Kami yang sudah berpakaian renang, siap bermain air. Air lautnya sangat bening, sehingga dasarnya terlihat jelas.
”Di sini hanya pantai yang bagus buat foto. Kalau spot yang banyak ikannya itu banyak. Nanti akan dijelajahi satu per satu," ucap Nico.
Aktivitas kami terhenti sampai sekitar pukul 12.00 WIT, saat makan siang. ”Kalian jangan khawatir, tempat selanjutnya jauh lebih indah," ujar Nico sambil tertawa.
Saat makan siang, kami masih membahas lokasi yang kami nikmati tadi.
”Gila, keren banget. Saya yang biasanya hidup di Jakarta lihat pantai seindah ini.

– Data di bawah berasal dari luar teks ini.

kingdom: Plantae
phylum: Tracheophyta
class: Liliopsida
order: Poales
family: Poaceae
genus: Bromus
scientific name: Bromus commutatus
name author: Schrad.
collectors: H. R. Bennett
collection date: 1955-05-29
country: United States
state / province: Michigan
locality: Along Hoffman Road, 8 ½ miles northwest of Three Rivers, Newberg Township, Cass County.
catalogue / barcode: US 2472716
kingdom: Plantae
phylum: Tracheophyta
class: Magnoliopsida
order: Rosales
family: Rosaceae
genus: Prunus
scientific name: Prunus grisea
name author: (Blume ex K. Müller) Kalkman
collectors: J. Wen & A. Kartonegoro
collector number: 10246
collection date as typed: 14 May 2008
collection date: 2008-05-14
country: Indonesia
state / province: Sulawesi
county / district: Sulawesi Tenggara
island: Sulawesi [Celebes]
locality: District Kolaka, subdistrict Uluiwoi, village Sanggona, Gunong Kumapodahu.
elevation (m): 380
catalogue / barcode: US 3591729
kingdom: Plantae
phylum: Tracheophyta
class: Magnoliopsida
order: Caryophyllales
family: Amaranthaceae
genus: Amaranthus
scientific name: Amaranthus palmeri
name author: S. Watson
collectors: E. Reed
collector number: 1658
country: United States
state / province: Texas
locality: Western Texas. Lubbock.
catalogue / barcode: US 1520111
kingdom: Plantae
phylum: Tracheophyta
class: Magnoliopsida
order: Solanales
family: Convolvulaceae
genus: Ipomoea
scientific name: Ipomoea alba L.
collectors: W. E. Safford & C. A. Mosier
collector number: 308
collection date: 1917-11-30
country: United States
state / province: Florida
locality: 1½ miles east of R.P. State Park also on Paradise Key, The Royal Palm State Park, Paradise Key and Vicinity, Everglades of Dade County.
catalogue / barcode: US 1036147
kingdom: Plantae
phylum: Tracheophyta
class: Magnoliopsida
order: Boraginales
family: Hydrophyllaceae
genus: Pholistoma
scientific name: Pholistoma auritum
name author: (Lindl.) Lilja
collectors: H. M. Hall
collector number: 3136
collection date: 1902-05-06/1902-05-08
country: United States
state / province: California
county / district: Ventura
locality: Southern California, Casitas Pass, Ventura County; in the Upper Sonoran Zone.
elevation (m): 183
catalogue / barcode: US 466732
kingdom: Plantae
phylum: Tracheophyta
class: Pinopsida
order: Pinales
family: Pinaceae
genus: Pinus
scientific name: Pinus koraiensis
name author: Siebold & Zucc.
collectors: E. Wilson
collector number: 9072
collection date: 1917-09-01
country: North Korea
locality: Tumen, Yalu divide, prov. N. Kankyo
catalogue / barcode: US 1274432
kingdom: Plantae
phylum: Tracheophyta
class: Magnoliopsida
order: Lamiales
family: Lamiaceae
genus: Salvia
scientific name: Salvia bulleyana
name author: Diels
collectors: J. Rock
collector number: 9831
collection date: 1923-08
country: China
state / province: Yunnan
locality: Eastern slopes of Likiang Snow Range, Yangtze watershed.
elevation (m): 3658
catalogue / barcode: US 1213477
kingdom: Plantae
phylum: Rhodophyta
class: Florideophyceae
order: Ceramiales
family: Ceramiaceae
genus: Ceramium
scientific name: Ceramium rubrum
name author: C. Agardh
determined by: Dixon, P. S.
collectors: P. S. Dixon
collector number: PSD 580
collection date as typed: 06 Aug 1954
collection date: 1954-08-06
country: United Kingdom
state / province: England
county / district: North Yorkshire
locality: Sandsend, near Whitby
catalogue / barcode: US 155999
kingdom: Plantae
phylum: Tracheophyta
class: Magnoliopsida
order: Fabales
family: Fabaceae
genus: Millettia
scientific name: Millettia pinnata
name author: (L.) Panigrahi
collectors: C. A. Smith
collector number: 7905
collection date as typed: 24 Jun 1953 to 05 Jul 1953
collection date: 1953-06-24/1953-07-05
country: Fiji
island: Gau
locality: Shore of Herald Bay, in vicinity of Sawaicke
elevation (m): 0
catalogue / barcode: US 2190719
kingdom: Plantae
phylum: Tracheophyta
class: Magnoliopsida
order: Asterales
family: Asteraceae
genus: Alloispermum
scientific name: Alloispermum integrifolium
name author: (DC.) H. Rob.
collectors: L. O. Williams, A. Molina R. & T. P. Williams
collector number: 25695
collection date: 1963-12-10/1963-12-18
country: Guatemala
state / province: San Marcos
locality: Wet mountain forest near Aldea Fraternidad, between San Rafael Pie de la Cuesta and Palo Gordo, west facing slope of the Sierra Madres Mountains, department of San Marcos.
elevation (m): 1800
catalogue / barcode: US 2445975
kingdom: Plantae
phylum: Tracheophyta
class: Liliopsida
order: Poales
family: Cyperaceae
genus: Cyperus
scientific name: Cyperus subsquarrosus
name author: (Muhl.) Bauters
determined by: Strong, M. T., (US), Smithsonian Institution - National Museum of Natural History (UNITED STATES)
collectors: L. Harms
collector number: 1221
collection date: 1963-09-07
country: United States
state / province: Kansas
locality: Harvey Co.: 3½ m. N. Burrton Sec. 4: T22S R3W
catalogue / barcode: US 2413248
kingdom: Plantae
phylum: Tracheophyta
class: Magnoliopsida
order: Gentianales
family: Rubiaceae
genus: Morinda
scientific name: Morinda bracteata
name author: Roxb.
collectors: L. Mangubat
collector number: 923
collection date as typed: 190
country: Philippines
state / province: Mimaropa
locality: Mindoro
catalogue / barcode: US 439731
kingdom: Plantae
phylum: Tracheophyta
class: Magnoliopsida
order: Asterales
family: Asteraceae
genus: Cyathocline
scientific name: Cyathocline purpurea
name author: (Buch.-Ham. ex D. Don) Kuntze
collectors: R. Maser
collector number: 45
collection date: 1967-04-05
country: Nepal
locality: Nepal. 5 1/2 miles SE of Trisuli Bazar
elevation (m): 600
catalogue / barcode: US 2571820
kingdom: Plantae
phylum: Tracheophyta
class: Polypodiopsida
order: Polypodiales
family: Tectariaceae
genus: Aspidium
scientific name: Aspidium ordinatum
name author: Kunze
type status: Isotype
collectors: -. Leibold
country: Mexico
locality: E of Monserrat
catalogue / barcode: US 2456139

Ini keren parah," tutur Yola.
Menurut penilaian penulis, pantainya sangat bersih, karena ada orang lokal yang menjaga kebersihan pantai. Termasuk saat rombongan datang, ranting kecil di pantai juga disapu.
Setelah makan, kapal kembali berlayar menuju Pulau Friwen. Perjalanan dari Pulau Soanek Kecil ke Friwen perlu waktu sekitar satu jam.
”Pantai Friwen itu agak tertutup sedikit, tapi tidak kalah bagusnya dengan Soanek Kecil. Kalian bisa snorkling di sana dan bawah lautnya keren sekali," tutur Nico.
Setibanya di lokasi, pantai tersebut memang benar-benar memanjakan mata. Hamparan pasir putihnya sangat memukau.
”Jika nanti snorkling, harus tetap memperhatikan arus, karena di sini arusnya cukup kuat. Selalu berhati-hati dan kalau bisa berkelompok," ujar Nico.
Kami menghabiskan waktu lumayan lama di Pantai Friwen. Sembari ada yang snorkling, penulis mencoba naik paddle board yang dibawa kru kapal.
”Kalau tidak dicoba, tidak bakal tahu sensasi naik paddle itu bagaimana. Kalau jatuh naik lagi. Jatuhnya di air, jadi gak bakal sakit," ujar Melki, salah satu kru kapal yang membantu. Setelah semuanya puas bermain dan berfoto, kami sepakat kembali ke kapal untuk beristirahat. (***/ign/bersambung)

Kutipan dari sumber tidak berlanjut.